映画史上の名作メリエスの『月世界旅行』とそれに関する記録映画が上映されるというので、神奈川公会堂に行く。
『月世界旅行』は、フランスのジューヌ・ベルヌの小説を基にした映画で、6人の天文学者が巨大な砲弾に乗って月に行く話。
監督のメリエスは、元は奇術師であり、様々な技法を使った映画を作ったが、中で一番有名なのは、この作品で特撮映画の元祖でもある。
この『月世界旅行』は、通常はモノクロ版だが、着色によるカラー映画もあり、2002年にスペインでカラー版が発見された。
だが、それはフィルム同士がくっついてしまった非常にフィルムが傷んだものだった。
それを少しづつ剥がし、一コマづつパソコンに取り込み、そこから欠落部分をモノクロ版で再生し、色が消えたり、変色している部分は補正して修復した。
大変に時間のかかる作業だが、その結果に修復された作品は、完全とは言えないカラーの滲んだような感じが、逆に幻想的な世界を作り出していた。

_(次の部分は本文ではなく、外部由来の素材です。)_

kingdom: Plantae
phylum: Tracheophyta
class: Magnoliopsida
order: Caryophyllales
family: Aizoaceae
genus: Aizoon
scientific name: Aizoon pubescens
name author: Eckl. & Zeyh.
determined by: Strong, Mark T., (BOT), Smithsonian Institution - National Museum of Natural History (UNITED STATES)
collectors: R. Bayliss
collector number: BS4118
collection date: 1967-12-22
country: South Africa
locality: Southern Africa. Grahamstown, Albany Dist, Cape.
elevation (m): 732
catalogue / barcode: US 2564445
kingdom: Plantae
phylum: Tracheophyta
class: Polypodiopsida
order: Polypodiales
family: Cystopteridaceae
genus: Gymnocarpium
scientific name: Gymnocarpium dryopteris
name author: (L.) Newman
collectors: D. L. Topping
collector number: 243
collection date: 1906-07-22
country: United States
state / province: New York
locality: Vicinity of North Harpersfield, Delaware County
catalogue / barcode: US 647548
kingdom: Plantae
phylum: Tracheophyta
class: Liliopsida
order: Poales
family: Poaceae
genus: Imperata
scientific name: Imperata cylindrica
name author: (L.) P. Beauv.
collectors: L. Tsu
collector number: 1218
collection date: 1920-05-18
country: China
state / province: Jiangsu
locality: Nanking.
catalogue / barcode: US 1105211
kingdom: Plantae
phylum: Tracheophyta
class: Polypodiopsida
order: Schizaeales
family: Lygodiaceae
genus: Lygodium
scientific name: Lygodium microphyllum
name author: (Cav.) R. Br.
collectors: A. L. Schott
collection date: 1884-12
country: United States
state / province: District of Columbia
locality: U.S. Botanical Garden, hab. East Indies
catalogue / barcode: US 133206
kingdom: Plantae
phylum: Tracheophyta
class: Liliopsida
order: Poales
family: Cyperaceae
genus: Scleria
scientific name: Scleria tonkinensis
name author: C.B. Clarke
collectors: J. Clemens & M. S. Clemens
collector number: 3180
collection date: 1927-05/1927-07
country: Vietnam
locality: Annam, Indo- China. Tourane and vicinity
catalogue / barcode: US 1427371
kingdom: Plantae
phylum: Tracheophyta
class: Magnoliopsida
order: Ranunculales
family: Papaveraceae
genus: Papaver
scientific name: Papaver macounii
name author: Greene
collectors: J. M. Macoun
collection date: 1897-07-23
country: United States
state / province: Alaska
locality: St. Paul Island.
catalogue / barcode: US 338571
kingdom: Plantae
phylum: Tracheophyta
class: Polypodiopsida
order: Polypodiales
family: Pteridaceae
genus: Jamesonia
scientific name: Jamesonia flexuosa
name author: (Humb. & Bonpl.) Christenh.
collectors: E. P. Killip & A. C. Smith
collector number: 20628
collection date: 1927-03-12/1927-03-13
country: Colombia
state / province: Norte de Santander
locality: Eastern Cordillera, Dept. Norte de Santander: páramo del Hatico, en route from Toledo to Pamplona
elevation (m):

特に月に無事着くと、そこには異人種がいて、彼らに捕まってしまう。
この月世界の異人種は、人間というよりも虫や動物のように見え、当時の欧州人のアフリカ、アジア等への偏見と想像を思わせて大変興味深い。
だが、この幻想性の面白さは、新東宝での低予算を逆にとり幻想的な怪談映画を作り出した中川信夫の名作『東海道四谷怪談』のようなものである。
この中川作品の対照的なのが、小林正樹監督、宮嶋義勇撮影のリアリズム描写という間違いの『怪談』である。
怪談映画とは、所詮は化物映画であり、それをリアリズムで再現するというのは、大きな誤りなのである。
その意味でも、特撮による幻想作品の意味を改めて教えてくれた。
さて、上映会を主催した横浜キネマ倶楽部は、その名を前から聞いていたが、実際に見に行ったのは今回が初めてだった。
そして挨拶で、この会は、約10年前の横浜の名画座の関内アカデミー等の運営会社の倒産と労働争議から産まれたことを知った。
関内アカデミーは、関内駅のすぐ近く、ビルの4階にあった小さな映画館だったが、主に洋画で、記録映画などの珍しい作品も見た。
今は、レストランになっているようだ。